Glasgow starts to ask the questions

6th December 1996 at 00:00
Glasgow's education directorate is to take a more interventionist stance with headteachers as part of a wide-ranging action plan to improve examination results which will include a yearly published report to councillors. National tables published last week show the city at or near the bottom of most of the 12 "leagues", although the authority was quick to issue its annual lament about the failure to take account of improvements in performance by individual schools or the impact of deprivation on achievement.

Ken Corsar, the director of education, told the education committee last week: "We do not want to take shelter in complacency, and neither do we wish to be a counsel of despair. Glasgow teachers work as hard if not harder than most and there is growing evidence of a year-on-year increase in levels of achievement in Glasgow schools, showing a consistent improvement in performance."

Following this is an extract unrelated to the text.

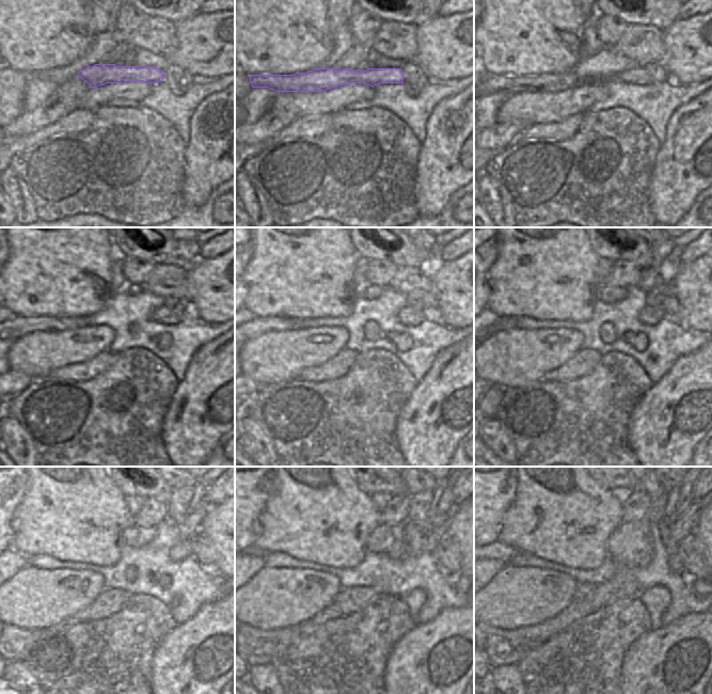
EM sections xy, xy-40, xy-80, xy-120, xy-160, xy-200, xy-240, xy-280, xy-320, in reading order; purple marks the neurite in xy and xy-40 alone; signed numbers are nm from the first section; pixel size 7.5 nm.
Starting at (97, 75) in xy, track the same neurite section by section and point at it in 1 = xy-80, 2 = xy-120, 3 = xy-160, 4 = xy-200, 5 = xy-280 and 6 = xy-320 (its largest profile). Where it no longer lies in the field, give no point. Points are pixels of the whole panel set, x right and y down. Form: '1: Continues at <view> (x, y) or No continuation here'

Councillors are being invited to a special meeting on December 17 at which this evidence will be put before them. In the meantime the education department will pile on the pressure to improve performance still further. Heads will agree with senior officers which areas need specific attention and annual review meetings will be introduced to discuss progress.

An action plan drawn up with heads will cover the key contributory factors: homework policy, departmental monitoring, attendance, articulation between S1S2 and S3S4, study skills or supported study and assessment of course work.

The education support service, which combines the inspectorial and advisory functions of the former Strathclyde's quality assurance system, will be responsible for identifying aspects of underperformance. It will comment on the quality of schools' self-evaluation and development planning.

The support service will also be expected to spread the message about subject departments which are turning in good or improved results. A report to the education committee noted: "Good performance in individual subjects in particular schools should be disseminated so that the improvement which has been a feature in many schools becomes the norm in most."

Mr Corsar's strictures on raw scores found support from John Young, Tory leader on the city council, who said: "League tables take no account of social factors which undoubtedly do have an impact on a school's performance."

But Malcolm Green, the council's education convener, stressed that the emphasis on exam results obscured "a very serious curricular point which is that people won't get the results unless they put in the effort and they won't put in the effort unless they have the motivation. That is an absolutely key point which we intend to address."

Dr Green added: "Crude tables are only useful as a starting point for asking questions. But it is up to us to ask the questions."